Si vous aimez les tartines de «je sais tout sur le terroir, sur les propriétaires, sur les petits rien qui font savoir qu’on en est, qu’on dîne chez la baronne ou le baron ou le dernier qui vient de placer son pognon dans le vignoble, qu’on ragote dans les salons très prout-prout ma chère...» vous serez ravis et ça vous permettra de briller dans les dîners en ville. Ils l’étalent tellement leur culture du vin que par moment on en oublie le ou la trucidée pour se dire tient ce n’est pas con j’irais bien comme Cooker dîner au château de Gilly pour me taper des gorgeons du Clos de la Perrière.
Morceaux choisis : «Pourtant, quand il avait passé avec succès son diplôme d’œnologue à la Faculté de Bordeaux, il avait bien appris du professeur Ducheyron que ces arômes de noix, caractéristiques de certaines Eaux-de-vie ou de vieux vouvray, résultaient de la présence d’acétaldéhyde. Dans les armagnacs, la persistance de cette odeur était liée à la combinaison du stolon avec les cétones...».
«Le temps pressait. Outre un effet de botrytisation imminent, on n’était pas à l’abri d’une attaque d’alternaria, de penicillium ou de rhizopus, ces champignons de malheur qui pourrissent en deux jours le raisin.»

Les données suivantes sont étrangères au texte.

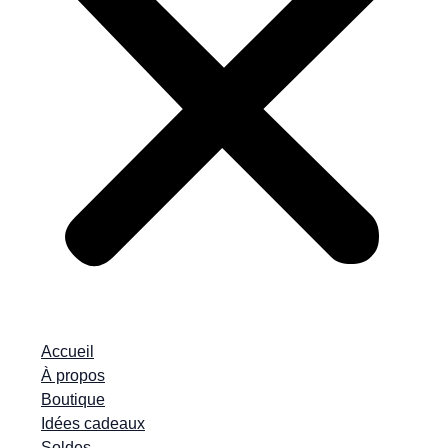
Accueil
À propos
Boutique
Idées cadeaux
Soldes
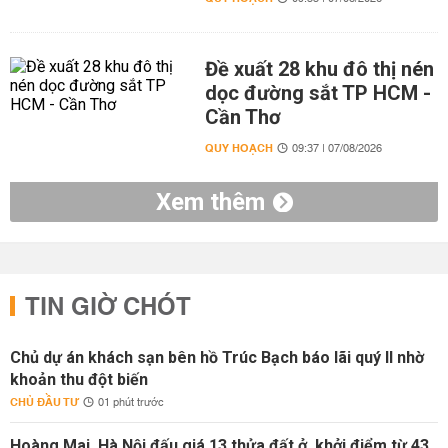
Đề xuất 28 khu đô thị nén
dọc đường sắt TP HCM -
Cần Thơ
QUY HOẠCH
09:37 | 07/08/2026
Xem thêm
TIN GIỜ CHÓT
Chủ dự án khách sạn bên hồ Trúc Bạch báo lãi quý II nhờ
khoản thu đột biến
CHỦ ĐẦU TƯ
01 phút trước
Hoàng Mai, Hà Nội đấu giá 13 thửa đất ở, khởi điểm từ 43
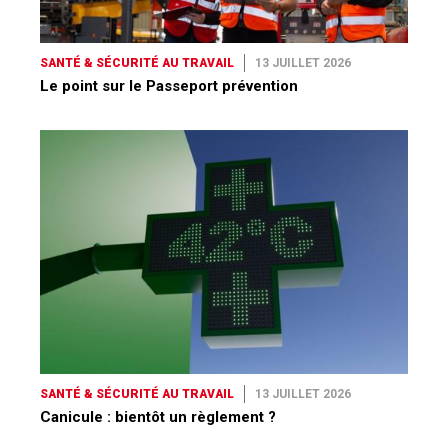
SANTÉ & SÉCURITÉ AU TRAVAIL
13 JUILLET 2026
Le point sur le Passeport prévention
SANTÉ & SÉCURITÉ AU TRAVAIL
13 JUILLET 2026
Canicule : bientôt un règlement ?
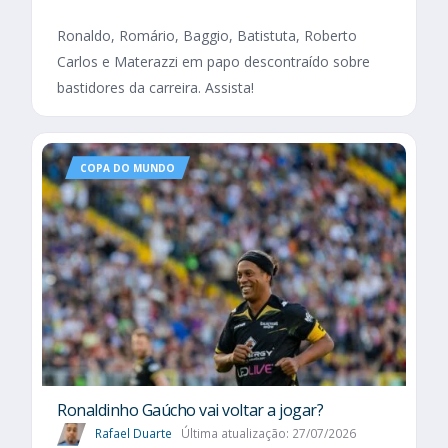
Ronaldo, Romário, Baggio, Batistuta, Roberto
Carlos e Materazzi em papo descontraído sobre
bastidores da carreira. Assista!
COPA DO MUNDO
Ronaldinho Gaúcho vai voltar a jogar?
Rafael Duarte
Última atualização: 27/07/2026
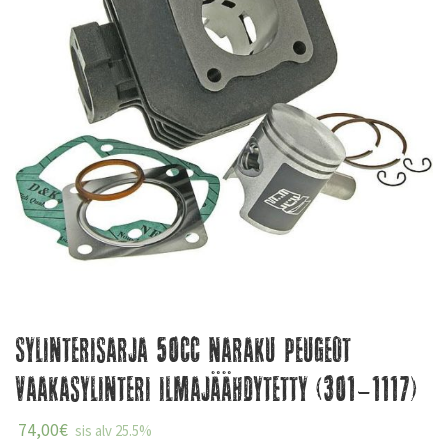
Sylinterisarja 50cc Naraku Peugeot
vaakasylinteri ilmajäähdytetty (301-1117)
74,00
€
sis alv 25.5%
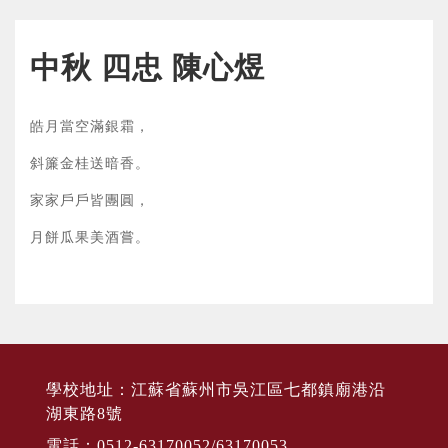
中秋 四忠 陳心煜
皓月當空滿銀霜，
斜簾金桂送暗香。
家家戶戶皆團圓，
月餅瓜果美酒嘗。
學校地址：江蘇省蘇州市吳江區七都鎮廟港沿
湖東路8號
電話：0512-63170052/63170053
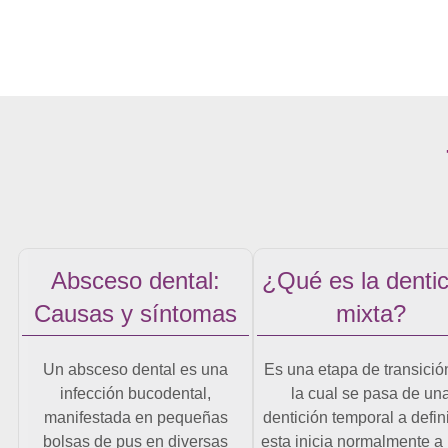
Absceso dental:
¿Qué es la dentic
Causas y síntomas
mixta?
Un absceso dental es una
Es una etapa de transició
infección bucodental,
la cual se pasa de un
manifestada en pequeñas
dentición temporal a defini
bolsas de pus en diversas
esta inicia normalmente a 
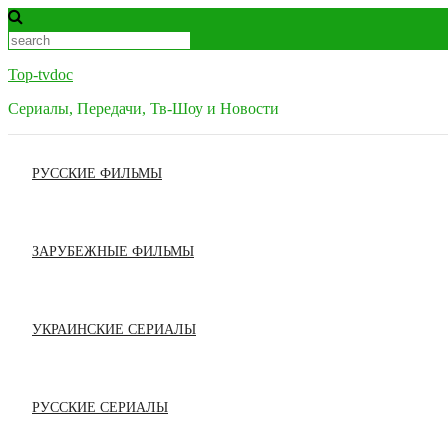
Skip
to
content
Top-tvdoc
Сериалы, Передачи, Тв-Шоу и Новости
РУССКИЕ ФИЛЬМЫ
ЗАРУБЕЖНЫЕ ФИЛЬМЫ
УКРАИНСКИЕ СЕРИАЛЫ
РУССКИЕ СЕРИАЛЫ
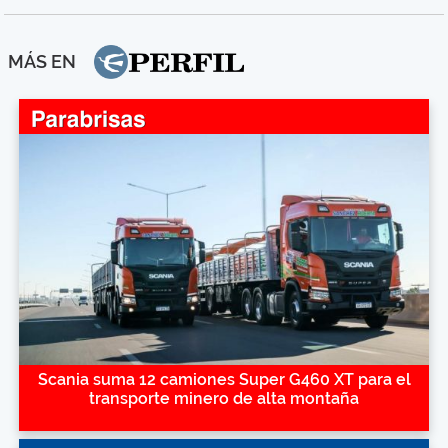
MÁS EN
Scania suma 12 camiones Super G460 XT para el
transporte minero de alta montaña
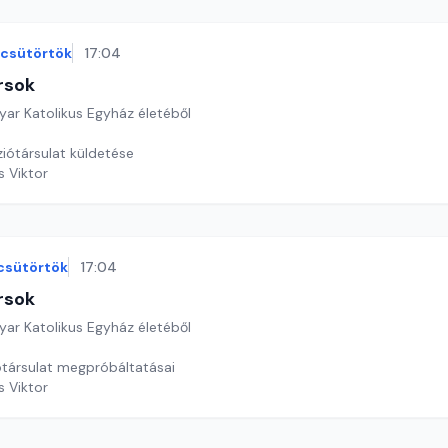
csütörtök
17:04
rsok
yar Katolikus Egyház életéből
ziótársulat küldetése
s Viktor
csütörtök
17:04
rsok
yar Katolikus Egyház életéből
iótársulat megpróbáltatásai
s Viktor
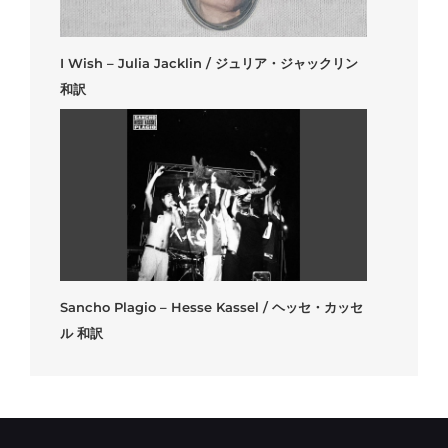
I Wish – Julia Jacklin / ジュリア・ジャックリン
和訳
Sancho Plagio – Hesse Kassel / ヘッセ・カッセ
ル 和訳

«Chez Cooker, elle se défiait moins de son savoir que de sa perspicacité à trouver la parade contre le mildiou, l’oïdium, le black-rot ou la pourriture du collet, ces maladies cryptogamiques ou bactériennes, ennemies jurés des vignerons bourguignons. Si la bouillie bordelaise, là comme ailleurs, avait fait ses preuves, force était de constater que Cooker n’avait pas son pareil dans l’art des assemblages et, plus encore, dans la capacité à extraire la quintessence d’un chardonnay, d’un aligoté, d’un gamay, d’un sauvignon ou d’un pinot noir, cépage roi de Bourgogne qui n’exprimait jamais mieux ses vertus que par une rigoureuse maîtrise des rendements.»
C’est t’y pas beau ça! Mais à propos pourquoi diable en suis-je venu sur le terrain des justiciers? Tout bêtement parce que notre Cooker, non content d’exercer ses talents œnologiques se substitue, tel un Hercule Poirot moderne, à notre pauvre police française pour confondre les criminels. J’ai donc commis cette chronique pour de rire, plutôt que de se prendre la tête. Je signale à Jim Budd que Benjamin Cooker n’est pas membre de l’Union Nationale des Œnologues de France; donc il peut tout se permettre. Bref, à chacun son job, je préfère les flics vérolés du LAPD de James Ellroy à ce snob de Cooker. Reste qu’il faut que je trouve une chute à cette chronique pour ne pas me faire coincer par la patrouille des journalistes d’investigation.
Mon seul recours : Pierre Desproges. Citant l’ouvrage «Soignez-vous par le Vin» du Docteur E.A Maury (un nom prédestiné) dans l’émission culte de Michel Polac «Les Vignes du Seigneur», celui-ci indique que pour soigner la neurasthénie, le seul remède est la Blanquette de Limoux : 2 verres au petit déjeuner, 2 verres au déjeuner, 6 au dîner. Voilà une «positive attitude» chers collègues ! Du Mauzac plutôt que du Prozac ça c’est de la bonne vieille réclame!